Data excerpts:
>>>>

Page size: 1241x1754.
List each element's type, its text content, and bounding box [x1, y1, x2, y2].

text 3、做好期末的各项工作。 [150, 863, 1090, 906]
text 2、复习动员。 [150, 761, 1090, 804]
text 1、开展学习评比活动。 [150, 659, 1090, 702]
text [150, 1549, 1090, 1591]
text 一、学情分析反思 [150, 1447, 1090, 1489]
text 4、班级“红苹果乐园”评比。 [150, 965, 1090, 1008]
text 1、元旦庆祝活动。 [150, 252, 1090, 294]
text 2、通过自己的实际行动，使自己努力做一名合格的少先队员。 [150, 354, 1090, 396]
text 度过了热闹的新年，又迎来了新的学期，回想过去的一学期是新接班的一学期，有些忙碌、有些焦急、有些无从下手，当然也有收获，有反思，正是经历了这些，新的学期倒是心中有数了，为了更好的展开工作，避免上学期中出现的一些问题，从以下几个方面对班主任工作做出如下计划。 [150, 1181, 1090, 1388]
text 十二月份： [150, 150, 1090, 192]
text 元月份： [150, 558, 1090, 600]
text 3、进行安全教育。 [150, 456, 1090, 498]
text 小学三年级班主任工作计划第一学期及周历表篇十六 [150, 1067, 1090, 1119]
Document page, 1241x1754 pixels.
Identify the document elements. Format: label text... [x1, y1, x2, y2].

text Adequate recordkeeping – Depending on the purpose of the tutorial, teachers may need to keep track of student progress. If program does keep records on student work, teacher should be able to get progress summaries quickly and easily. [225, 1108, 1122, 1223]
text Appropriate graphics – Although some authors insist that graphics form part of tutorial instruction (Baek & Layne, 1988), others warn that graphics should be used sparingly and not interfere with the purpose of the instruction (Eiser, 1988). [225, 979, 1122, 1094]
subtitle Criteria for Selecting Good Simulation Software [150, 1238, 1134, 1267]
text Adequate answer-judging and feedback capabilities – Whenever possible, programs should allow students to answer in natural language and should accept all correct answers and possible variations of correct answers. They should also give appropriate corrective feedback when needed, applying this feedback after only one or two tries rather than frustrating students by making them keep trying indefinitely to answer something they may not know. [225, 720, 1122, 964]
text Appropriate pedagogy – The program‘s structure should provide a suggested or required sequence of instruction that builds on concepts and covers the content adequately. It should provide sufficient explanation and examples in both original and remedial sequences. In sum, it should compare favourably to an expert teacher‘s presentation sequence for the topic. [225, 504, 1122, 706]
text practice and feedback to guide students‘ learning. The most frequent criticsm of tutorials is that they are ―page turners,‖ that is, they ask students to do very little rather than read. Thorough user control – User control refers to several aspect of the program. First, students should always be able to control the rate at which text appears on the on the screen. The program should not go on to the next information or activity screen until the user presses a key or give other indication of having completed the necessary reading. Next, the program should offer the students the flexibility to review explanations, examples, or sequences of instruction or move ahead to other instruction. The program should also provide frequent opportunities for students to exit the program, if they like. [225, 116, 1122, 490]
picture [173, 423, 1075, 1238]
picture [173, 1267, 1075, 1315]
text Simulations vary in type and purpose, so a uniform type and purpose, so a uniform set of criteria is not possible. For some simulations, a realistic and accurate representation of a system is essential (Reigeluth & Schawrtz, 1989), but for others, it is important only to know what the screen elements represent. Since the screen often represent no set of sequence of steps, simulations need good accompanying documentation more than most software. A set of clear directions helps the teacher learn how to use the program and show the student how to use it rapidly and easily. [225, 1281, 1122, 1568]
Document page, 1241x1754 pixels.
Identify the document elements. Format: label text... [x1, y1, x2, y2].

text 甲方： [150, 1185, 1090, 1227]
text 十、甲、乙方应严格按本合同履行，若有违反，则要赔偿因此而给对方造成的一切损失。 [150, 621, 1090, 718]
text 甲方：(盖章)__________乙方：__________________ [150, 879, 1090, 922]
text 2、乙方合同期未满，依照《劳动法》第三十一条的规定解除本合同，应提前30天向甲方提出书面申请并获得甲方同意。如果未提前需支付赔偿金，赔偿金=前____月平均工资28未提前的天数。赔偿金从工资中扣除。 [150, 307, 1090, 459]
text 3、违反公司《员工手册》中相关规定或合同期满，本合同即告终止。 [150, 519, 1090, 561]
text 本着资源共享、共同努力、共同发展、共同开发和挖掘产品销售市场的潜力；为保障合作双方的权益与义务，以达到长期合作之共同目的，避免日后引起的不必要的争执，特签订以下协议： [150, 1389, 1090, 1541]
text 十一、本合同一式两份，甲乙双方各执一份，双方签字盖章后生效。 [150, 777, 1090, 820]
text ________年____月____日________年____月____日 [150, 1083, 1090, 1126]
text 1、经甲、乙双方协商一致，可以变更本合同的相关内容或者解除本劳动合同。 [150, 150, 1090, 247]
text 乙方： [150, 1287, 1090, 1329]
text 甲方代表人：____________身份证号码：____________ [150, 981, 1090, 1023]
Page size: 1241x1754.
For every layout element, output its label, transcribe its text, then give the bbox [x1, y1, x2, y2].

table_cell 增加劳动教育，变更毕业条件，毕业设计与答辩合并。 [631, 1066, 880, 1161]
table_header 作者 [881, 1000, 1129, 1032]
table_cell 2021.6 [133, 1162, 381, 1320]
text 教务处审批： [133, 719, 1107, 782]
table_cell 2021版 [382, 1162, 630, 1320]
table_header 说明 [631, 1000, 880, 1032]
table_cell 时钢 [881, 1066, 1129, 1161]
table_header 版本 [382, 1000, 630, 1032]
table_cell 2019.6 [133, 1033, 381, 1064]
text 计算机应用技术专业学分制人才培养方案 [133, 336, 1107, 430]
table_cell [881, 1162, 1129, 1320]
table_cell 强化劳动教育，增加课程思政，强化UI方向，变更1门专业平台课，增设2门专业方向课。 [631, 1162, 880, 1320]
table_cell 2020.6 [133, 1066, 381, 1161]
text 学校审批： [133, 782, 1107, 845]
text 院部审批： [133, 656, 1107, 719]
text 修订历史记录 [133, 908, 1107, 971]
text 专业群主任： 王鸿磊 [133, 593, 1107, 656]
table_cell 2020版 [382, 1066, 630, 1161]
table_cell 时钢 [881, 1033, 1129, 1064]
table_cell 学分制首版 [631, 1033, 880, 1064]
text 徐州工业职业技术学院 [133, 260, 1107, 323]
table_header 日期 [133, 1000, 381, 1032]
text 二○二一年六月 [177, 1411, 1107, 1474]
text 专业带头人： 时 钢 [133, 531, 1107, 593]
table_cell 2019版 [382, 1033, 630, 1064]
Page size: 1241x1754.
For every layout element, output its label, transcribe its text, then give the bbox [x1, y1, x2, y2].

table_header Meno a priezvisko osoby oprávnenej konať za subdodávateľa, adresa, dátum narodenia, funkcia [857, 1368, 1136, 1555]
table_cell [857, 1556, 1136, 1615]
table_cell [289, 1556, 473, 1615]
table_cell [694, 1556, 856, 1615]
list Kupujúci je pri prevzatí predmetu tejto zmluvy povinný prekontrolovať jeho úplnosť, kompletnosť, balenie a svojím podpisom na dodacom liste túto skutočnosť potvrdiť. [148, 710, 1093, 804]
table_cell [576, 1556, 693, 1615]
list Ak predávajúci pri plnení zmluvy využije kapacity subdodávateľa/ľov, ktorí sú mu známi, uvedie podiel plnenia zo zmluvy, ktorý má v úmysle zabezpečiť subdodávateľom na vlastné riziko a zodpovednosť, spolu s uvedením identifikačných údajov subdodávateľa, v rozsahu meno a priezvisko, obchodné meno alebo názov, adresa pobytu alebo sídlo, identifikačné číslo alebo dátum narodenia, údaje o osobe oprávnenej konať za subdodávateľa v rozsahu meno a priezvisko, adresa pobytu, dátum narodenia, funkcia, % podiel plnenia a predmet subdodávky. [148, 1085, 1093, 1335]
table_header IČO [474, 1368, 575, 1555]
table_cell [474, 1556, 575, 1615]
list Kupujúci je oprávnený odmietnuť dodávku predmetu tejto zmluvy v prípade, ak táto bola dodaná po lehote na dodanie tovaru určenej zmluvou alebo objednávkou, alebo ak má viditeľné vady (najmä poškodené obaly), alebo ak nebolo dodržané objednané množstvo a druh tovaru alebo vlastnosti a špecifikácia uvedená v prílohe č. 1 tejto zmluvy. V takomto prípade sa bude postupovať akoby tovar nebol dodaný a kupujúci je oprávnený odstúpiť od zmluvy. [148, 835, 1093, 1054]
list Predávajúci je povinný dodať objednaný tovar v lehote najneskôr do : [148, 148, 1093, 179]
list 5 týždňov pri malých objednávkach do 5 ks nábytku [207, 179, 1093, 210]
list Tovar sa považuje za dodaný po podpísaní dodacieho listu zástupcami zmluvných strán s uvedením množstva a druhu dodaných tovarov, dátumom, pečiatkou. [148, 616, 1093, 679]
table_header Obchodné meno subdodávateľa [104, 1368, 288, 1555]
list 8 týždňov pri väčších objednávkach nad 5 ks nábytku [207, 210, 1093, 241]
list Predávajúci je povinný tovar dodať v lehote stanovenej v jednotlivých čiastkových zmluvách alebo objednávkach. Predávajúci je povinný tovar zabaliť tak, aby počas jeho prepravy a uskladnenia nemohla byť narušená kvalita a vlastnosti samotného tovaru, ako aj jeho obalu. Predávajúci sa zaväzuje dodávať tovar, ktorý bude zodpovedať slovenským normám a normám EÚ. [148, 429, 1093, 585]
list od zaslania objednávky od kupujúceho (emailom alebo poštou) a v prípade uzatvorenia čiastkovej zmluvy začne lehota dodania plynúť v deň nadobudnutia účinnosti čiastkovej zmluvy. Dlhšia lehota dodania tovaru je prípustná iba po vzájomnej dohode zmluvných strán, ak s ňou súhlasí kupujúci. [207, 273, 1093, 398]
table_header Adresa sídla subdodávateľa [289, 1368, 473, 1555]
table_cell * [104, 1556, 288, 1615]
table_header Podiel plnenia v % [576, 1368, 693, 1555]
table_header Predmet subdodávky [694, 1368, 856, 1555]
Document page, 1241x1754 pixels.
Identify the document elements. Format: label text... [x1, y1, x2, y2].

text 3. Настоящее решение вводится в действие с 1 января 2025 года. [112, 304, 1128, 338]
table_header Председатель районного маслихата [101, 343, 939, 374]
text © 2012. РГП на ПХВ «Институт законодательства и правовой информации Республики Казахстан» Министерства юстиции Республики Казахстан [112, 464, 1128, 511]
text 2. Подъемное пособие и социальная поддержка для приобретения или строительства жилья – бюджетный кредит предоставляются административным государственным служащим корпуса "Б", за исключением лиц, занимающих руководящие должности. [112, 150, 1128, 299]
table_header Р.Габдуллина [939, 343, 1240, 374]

<<<<

Your objective: The answer must be every line of the records that contains the word "zmluvných".

Solution for this exercise:
list Tovar sa považuje za dodaný po podpísaní dodacieho listu zástupcami zmluvných strán s uvedením množstva a druhu dodaných tovarov, dátumom, pečiatkou. [148, 616, 1093, 679]
list od zaslania objednávky od kupujúceho (emailom alebo poštou) a v prípade uzatvorenia čiastkovej zmluvy začne lehota dodania plynúť v deň nadobudnutia účinnosti čiastkovej zmluvy. Dlhšia lehota dodania tovaru je prípustná iba po vzájomnej dohode zmluvných strán, ak s ňou súhlasí kupujúci. [207, 273, 1093, 398]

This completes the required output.